High School
- First edition cover
- Author: Sara Quin and Tegan Quin
- Audio read by: Sara Quin and Tegan Quin
- Language: English
- Subject: Memoir
- Publisher: Simon & Schuster Canada
- Publication date: September 24, 2019
- Publication place: Canada
- Media type: Print (hardcover)
- Pages: 384
- ISBN: 978-1-9821-1266-0
- Dewey Decimal: 782.42166092/2 B
- LC Class: ML421.T408 Q56 2019
- Website: teganandsara.com/highschool

= High School (book) =

Memoir by Sara Quin and Tegan Quin

High School is a 2019 memoir by twin sisters Sara Quin and Tegan Quin, of the Canadian indie pop group Tegan and Sara. It is their first book and was published on September 24, 2019, by Simon & Schuster Canada. It recounts their childhood and adolescence in Alberta as well as their musical beginnings. It was published three days before the release of their ninth studio album, Hey, I'm Just Like You, which contains re-recordings of unreleased songs that the duo recorded as teenagers.
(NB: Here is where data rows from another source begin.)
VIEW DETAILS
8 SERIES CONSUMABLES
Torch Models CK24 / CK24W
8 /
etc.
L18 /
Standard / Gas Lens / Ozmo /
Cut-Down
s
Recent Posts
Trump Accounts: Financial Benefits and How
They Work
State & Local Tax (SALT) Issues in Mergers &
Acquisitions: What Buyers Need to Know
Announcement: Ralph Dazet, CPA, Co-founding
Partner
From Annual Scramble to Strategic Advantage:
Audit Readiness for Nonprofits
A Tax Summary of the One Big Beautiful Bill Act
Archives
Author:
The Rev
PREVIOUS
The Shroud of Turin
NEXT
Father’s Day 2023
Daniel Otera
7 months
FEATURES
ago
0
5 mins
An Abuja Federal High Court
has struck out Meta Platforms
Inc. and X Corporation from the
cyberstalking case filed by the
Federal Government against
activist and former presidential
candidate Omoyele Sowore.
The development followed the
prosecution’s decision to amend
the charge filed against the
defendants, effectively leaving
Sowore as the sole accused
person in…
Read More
The book received favorable reviews and won a 2020 Alex Award. In 2022, the book was adapted into the Amazon Freevee television series of the same name.

== Summary ==
The book covers the sisters' childhood and adolescence and their first relationships while growing up during the mid-1990s as queer teenagers in Calgary, Alberta. It also covers their musical beginnings, up until their career began to take off. It is written in alternating chapters from both Tegan's point of view and Sara's.

== Background ==
High School was announced on December 11, 2018, nine months ahead of its publication. It was first published on September 24, 2019, by Simon & Schuster Canada in Canada (ISBN 978-1-9821-1266-0); by MCD, an imprint of Farrar, Straus and Giroux, in the United States (ISBN 978-0-374-16994-7; and Virago Press (Hachette UK) in the United Kingdom (ISBN 978-0-349-01196-7).
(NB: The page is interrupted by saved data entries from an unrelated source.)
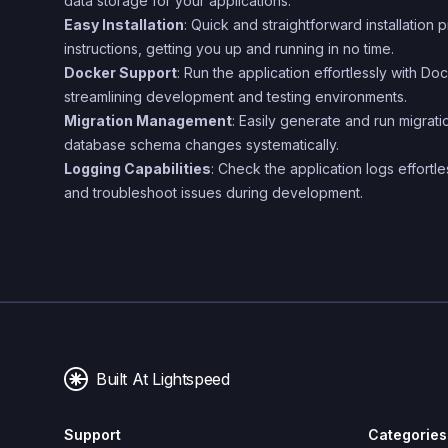
data storage for your applications.
Easy Installation
: Quick and straightforward installation 
instructions, getting you up and running in no time.
Docker Support
: Run the application effortlessly with 
streamlining development and testing environments.
Migration Management
: Easily generate and run migrat
database schema changes systematically.
Logging Capabilities
: Check the application logs effortl
and troubleshoot issues during development.
Built At Lightspeed
Support
Categories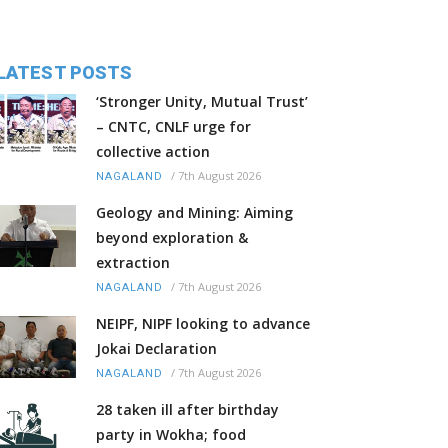
LATEST POSTS
‘Stronger Unity, Mutual Trust’
– CNTC, CNLF urge for
collective action
/
7th August 2026
NAGALAND
Geology and Mining: Aiming
beyond exploration &
extraction
/
7th August 2026
NAGALAND
NEIPF, NIPF looking to advance
Jokai Declaration
/
7th August 2026
NAGALAND
28 taken ill after birthday
party in Wokha; food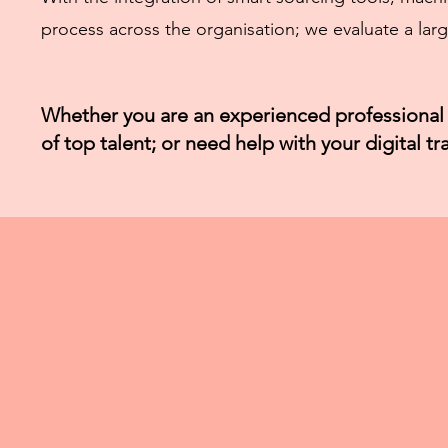
process across the organisation; we evaluate a larg
Whether you are an experienced professional 
of top talent; or need help with your digital t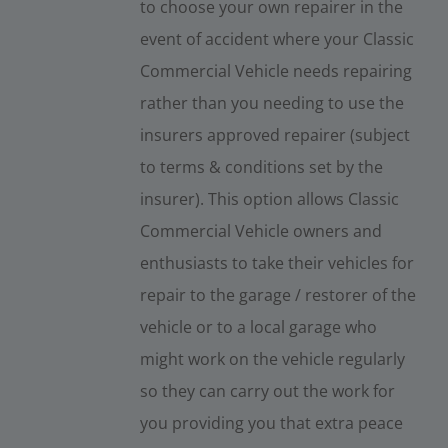
to choose your own repairer in the
event of accident where your Classic
Commercial Vehicle needs repairing
rather than you needing to use the
insurers approved repairer (subject
to terms & conditions set by the
insurer). This option allows Classic
Commercial Vehicle owners and
enthusiasts to take their vehicles for
repair to the garage / restorer of the
vehicle or to a local garage who
might work on the vehicle regularly
so they can carry out the work for
you providing you that extra peace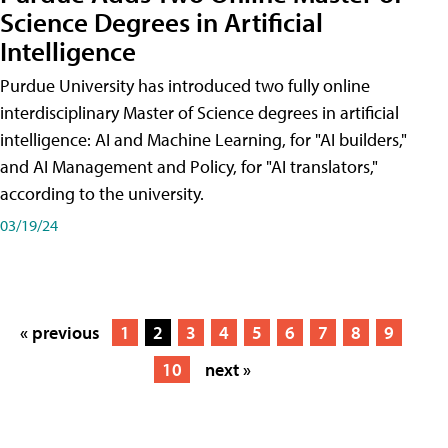
Science Degrees in Artificial
Intelligence
Purdue University has introduced two fully online
interdisciplinary Master of Science degrees in artificial
intelligence: AI and Machine Learning, for "AI builders,"
and AI Management and Policy, for "AI translators,"
according to the university.
03/19/24
« previous
1
2
3
4
5
6
7
8
9
10
next »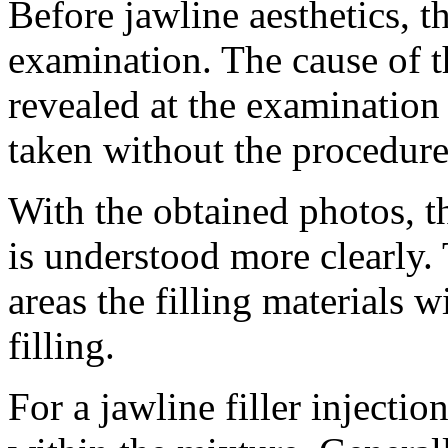
Before jawline aesthetics, t
examination. The cause of th
revealed at the examination 
taken without the procedure
With the obtained photos, th
is understood more clearly.
areas the filling materials w
filling.
For a jawline filler injectio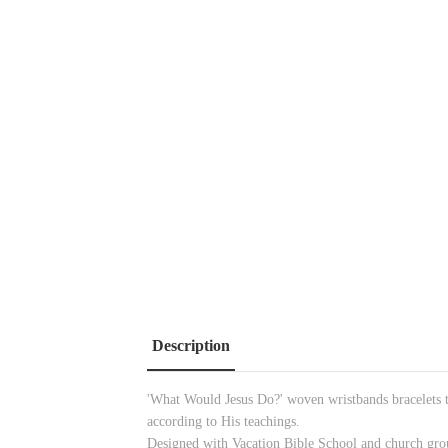
Description
'What Would Jesus Do?' woven wristbands bracelets tha
according to His teachings.
Designed with Vacation Bible School and church group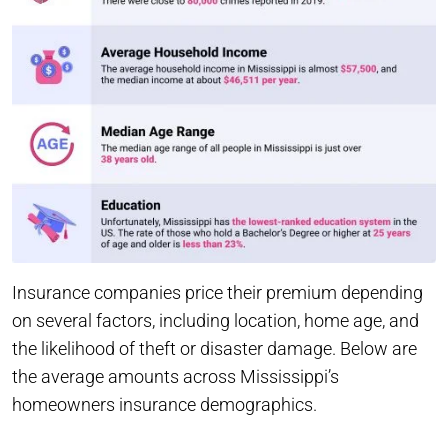
Insurance companies price their premium depending
on several factors, including location, home age, and
the likelihood of theft or disaster damage. Below are
the average amounts across Mississippi’s
homeowners insurance demographics.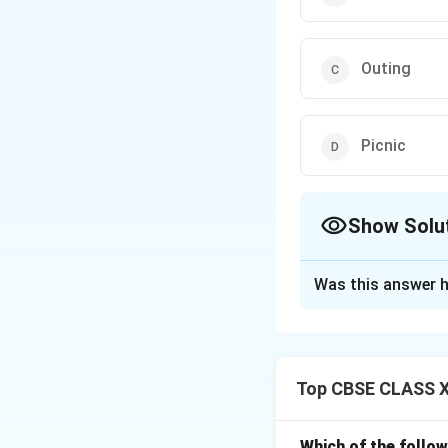
Outing
Picnic
Show Solu
The Correct Opt
Was this answer h
Solution and E
A
business trip
is
conferences, or c
Top CBSE CLASS XI
-
Pilgrimage
refer
-
Outing
is a recre
-
Picnic
is a casua
Which of the follo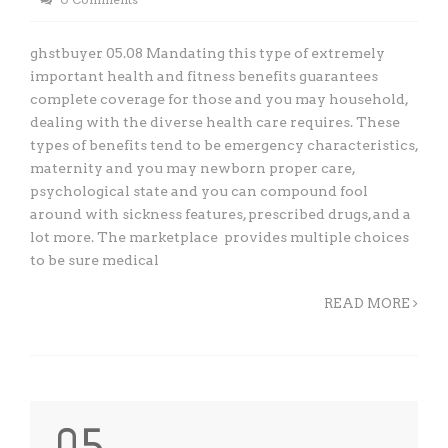
ghstbuyer 05.08 Mandating this type of extremely
important health and fitness benefits guarantees
complete coverage for those and you may household,
dealing with the diverse health care requires. These
types of benefits tend to be emergency characteristics,
maternity and you may newborn proper care,
psychological state and you can compound fool
around with sickness features, prescribed drugs, and a
lot more. The marketplace provides multiple choices
to be sure medical
READ MORE
05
The book was published three days before the release of Tegan and Sara's ninth studio album, Hey, I'm Just Like You, which contains re-recordings of unreleased demo songs that the duo recorded as teenagers. The album was conceived when Tegan and Sara unearthed the original cassette tapes after twenty years of being unheard, and they "recognized the songs as an essential part of [their] high school story."

== Reception ==
Jon Dolan of Rolling Stone praised the book, calling it "a quietly heroic rock and roll origin story" and writing, "Those explosively detailed depictions of their earliest experiences trying to find girlfriends are worthy of an excellent YA novel, thanks to Tegan or Sara's unsparingly real, matter-of-fact prose style." Spencer Kornhaber of The Atlantic wrote, "While Tegan and Sara are hilarious in their onstage banter, on the page their anecdotes read as spooky, solemn obstacle-running. A melancholy tone runs throughout. Queerness complicates what otherwise might seem like just hijinks."

Kirkus Reviews and Publishers Weekly gave the book positive reviews, but both magazines felt that the memoir would mostly appeal to those who are already fans of the band." Jancee Dunn, writing for The Washington Post, gave the book a positive review, calling the sisters "skilled writers with an eye for detail" and praising their account of their experience as twins and as teenagers, but lamented that the book suffered from the "stream-of-consciousness verbosity" of a diary.

The book debuted at number fifteen on The New York Times Hardcover Nonfiction best-sellers list for the week ending September 28, 2019. It won a 2020 Alex Award.

In 2023, the book was banned, in Clay County District Schools, Florida.

== Television adaptation ==

In 2020, it was announced that Brad Pitt's production company Plan B Entertainment had plans to produce a TV show adapted from the memoir. The pilot episode would be written, directed and executive produced by Clea Duvall. It premiered on Amazon Freevee on October 14, 2022.